U.S. District Judge Gerhard A. Gesell ruled yesterday that detailed information compiled by medical groups about doctors and hospitals participating in federally funded programs such as Medicaid and Medicare must be made public.

Under Gesell's ruling, for example, information such as the names of those doctors who admit at government expense the most patients for certain operations -- such as hysterectomies -- would be disclosed.

The material is compiled by federally designated medical monitoring groups known as professional standards review organizations that in the past have strenously opposed attempts to make the information public. Their attorneys said yesterday they will seek to appeal Gesell's ruling.

The standards review organizations were set up to determine whether doctors and hospitals meet appropriate professional standards in providing health care at federal expense, and whether the medical services are necessary in the first place.

Gesell's ruling came in a suit filed under the Freedom of Information Act by the Public Citizen Health Research Group in which the nonprofit organization sought certain medical data compiled by the Washington, D.C., review organization, which is known as the National Capital Medical Foundation.
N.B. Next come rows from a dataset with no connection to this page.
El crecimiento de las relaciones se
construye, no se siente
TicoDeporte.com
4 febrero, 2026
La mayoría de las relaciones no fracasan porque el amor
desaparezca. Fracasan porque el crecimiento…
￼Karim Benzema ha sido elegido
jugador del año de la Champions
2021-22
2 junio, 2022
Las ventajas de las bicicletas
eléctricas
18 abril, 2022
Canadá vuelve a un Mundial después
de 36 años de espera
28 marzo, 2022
Public Citizen sought documents in four categories: number of admissions and average length of stay of patients in Washington hospitals; physician profiles for the five doctors who admit the most Medicaid and Medicare patients to area hospitals; hospital profiles for the five hospitals that admit most patients; and evaluation studies of care compiled by the review organization.

Public Citizen did not ask for information that would allow individual patients to be identified, Gesell noted.

Attorneys for the standards review organizations, both nationally and locally, argued that physicians who participated in the program did not know their names would be made public and said the raw data sought by Public Citizen would be subject to misinterpretation.

They argued, for example, that physicians might be the subject of "misleading publicity, possibly unwarranted professional and public criticism, and damage to professional reputation," Gesell said.

On the other hand, Gesell noted in ordering the material released, the plaintiffs in the case said disclosure of the material will enable "the consuming public to make more fully informed choices among individual physicians and hospitals rendering, Medicaid and Medicare services."

He also discounted claims that physicians might not participate in the review organization program or Medicaid or Medicare programs in the future if their names are disclosed.

"The conceivable adverse effect on overall physician participation does not outweigh a clear public interest in increased knowledge concerning the quality of government-funded medical services," Gesell said.

The review organization attorneys have 30 days to appeal the ruling.